Rider unveils new cybersecurity bachelor’s program

By Tatyanna Carman

A new cybersecurity undergraduate program will be available at Rider in fall 2020, according to The Chair of the Department of Computer Science and Physics, John Bochanski.       

The new major will have two components: a technical and a policy track. The technical track has a lot of overlap between the computer science courses and the policy track is for people who are “not all that interested in coding and trying to figure out how all of these pieces fit together, but they want to run a large organization and make sure that people aren’t sitting around with post-it notes with their passwords stuck to their computer.” There are also a lot of courses that are offered in political science and homeland security that are within the policy track as well. Bochanski talked about the high student demand cybersecurity had from the university. 

“I would say maybe every other question [at the open house] or every third question, it’s ‘oh, I want to go into cybersecurity. Is this the major for me?’ And what I would say is that both the cybersecurity and computer science majors are both going to open up doors for people in terms of getting into their field. I expect a lot of double-majors to come out of the technical track plus the computer science major,” he said. 

He also talked about the employment aspect of choosing to create the program. 

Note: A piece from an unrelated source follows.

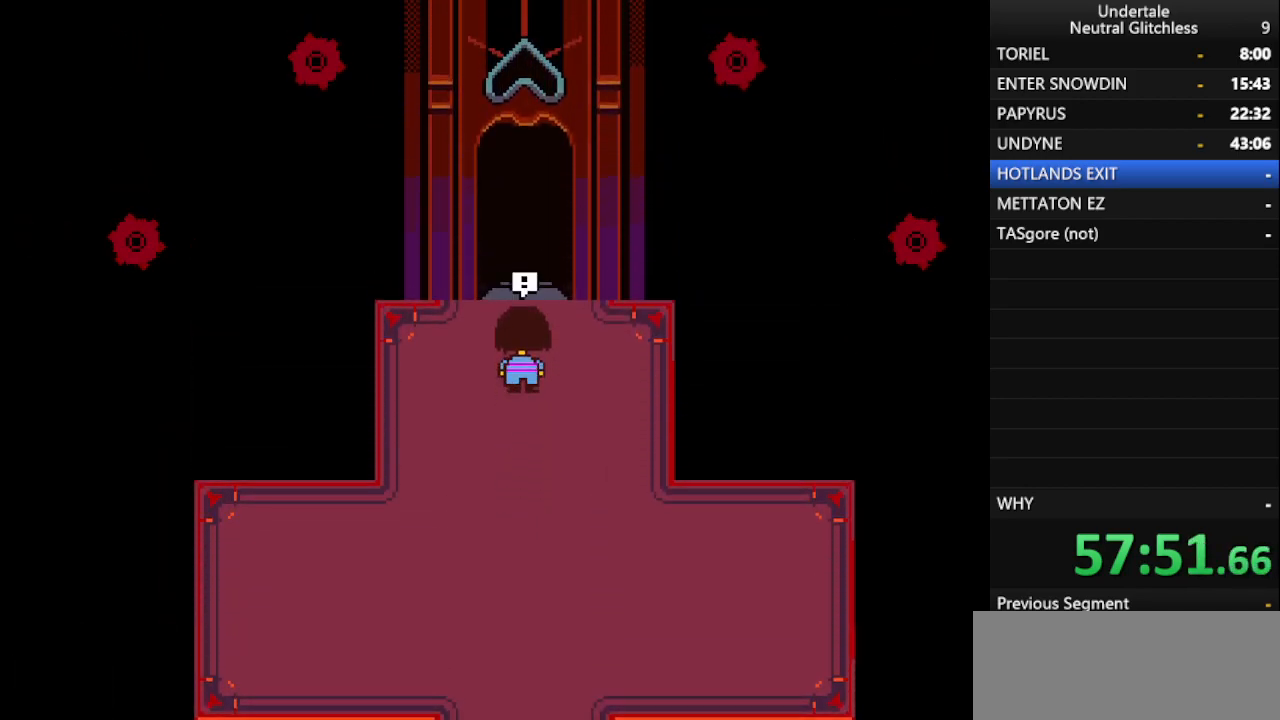
{"keys": ["up"], "events": []}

“Not only is it high student demand, but employer-wise, it’s also in very high demand. Jobs in the cybersecurity field are one of the top choices out there. There’s a huge demand for it now. I really don’t think that’s going to go anywhere. At least anytime soon,” Bochanski said. 

The required courses for the cybersecurity core credits are introduction to cybersecurity, cybercrime and cyberterrorism, cyber ethics and societal impact and Computer Science I. Then there are different courses required for different tracks. For the technical track, students could take courses like hacking and penetration testing, software security engineering and analysis of algorithms. For the policy track, students could take courses like homeland security, terrorism and counter-terrorism and cyberspace law and policy. There will also be an internship program available to students for the major and independent study. 

Bochanski shared how cybersecurity is applied to real world situations and current events. 

“I was watching the Congress interview [of the] director of national intelligence today [who] talked about how there’s a cyberwar going on with Russia,” he said. “How cybersecurity issues leading into the next election — who we pick to be the leaders of this country — if that’s getting swayed by and it is getting swayed by communications online and we’re not sure if those are valid or not, that’s a big deal. So that’s just another way of informing our students and our university about what’s going on out there.” 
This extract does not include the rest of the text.